Flowering Spurge


Euphorbia corollata

There are about 48 native euphorbias found in the continental US, and 27 or so alien.  Worldwide, there are almost 2000 Euphorbia species. Most of the native American species are not particularly showy, but this little charmer is exceptional.  The plant can grow as tall as three feet, with an open, airy habit.  It prefers the dry soils of open, sunny areas, and seemingly loves the bedrock terraces of the Potomac Gorge, growing right out of small pockets of sandy soil on the rocks.

The name “spurge” has the same Latin root as “purge”, for the reason you might expect: some species were once used medicinally for cleansing.  Of the bowels.


Those white petals aren’t really petals, as I wrote last year.  They’re bracts: modified leaves that look like petals, often functioning to attract pollinators to the tiny flowers within.

Euphorbias are complicated and interesting.  As a matter of fact, there’s a website devoted to them.  If you’re interested in details about the unique floral characteristics, check out the explanation here. It’s fascinating.
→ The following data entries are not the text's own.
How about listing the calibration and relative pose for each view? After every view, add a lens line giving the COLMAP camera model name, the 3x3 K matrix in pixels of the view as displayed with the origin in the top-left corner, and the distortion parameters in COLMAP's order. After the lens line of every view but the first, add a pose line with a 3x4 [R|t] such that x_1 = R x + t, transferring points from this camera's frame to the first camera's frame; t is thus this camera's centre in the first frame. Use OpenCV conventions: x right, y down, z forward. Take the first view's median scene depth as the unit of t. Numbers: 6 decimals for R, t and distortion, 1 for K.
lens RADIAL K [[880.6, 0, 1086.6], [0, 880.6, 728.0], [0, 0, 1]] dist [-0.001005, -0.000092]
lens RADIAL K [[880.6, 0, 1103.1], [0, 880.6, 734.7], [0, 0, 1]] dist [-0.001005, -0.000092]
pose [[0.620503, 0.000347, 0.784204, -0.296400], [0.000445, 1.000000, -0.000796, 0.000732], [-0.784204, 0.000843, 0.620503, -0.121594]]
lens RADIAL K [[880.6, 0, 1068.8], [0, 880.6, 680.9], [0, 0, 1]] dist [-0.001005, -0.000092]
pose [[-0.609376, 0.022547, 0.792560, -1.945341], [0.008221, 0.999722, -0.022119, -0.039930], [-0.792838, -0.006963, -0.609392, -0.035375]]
I’m not sure what’s so appealing about them.  As with cranefly orchid, I would love to have a kimono made with a fabric printed with a flowering spurge design.  They seem to have a Japanese aesthetic about them.  I can’t quite explain it.

Speaking of Japanese aesthetics, they’re a good subject for bokeh.


Flower of the Day: Flowering Spurge

Euphorbia corollata; Euphorbiaceae (spurge family)


Coreopsis, Erigeron, Eupatorium, Helenium, Helianthus, Hieracium, Rudbeckia, Solidago, Vernonia  – this is the season of the aster family.  It was so refreshing to see something from another family growing on the rocky bluffs above the river.


This three-foot tall perennial herb will grow in a variety of soil conditions, and can be found in its native range from the Atlantic west to the Great Plains, from Ontario south to Florida.  The five white petals you see are actually bracts (modified leaves, often brightly colored); the flowers are tiny little things in the center.  Two other well-known plants whose bracts are mistaken for petals: flowering dogwood, and this Euphorbia’s very popular cousin poinsettia (E. pulcherrima).

Here’s what it looks like about a week before blooming:


 I love how the very tips of the upper leaves turn white.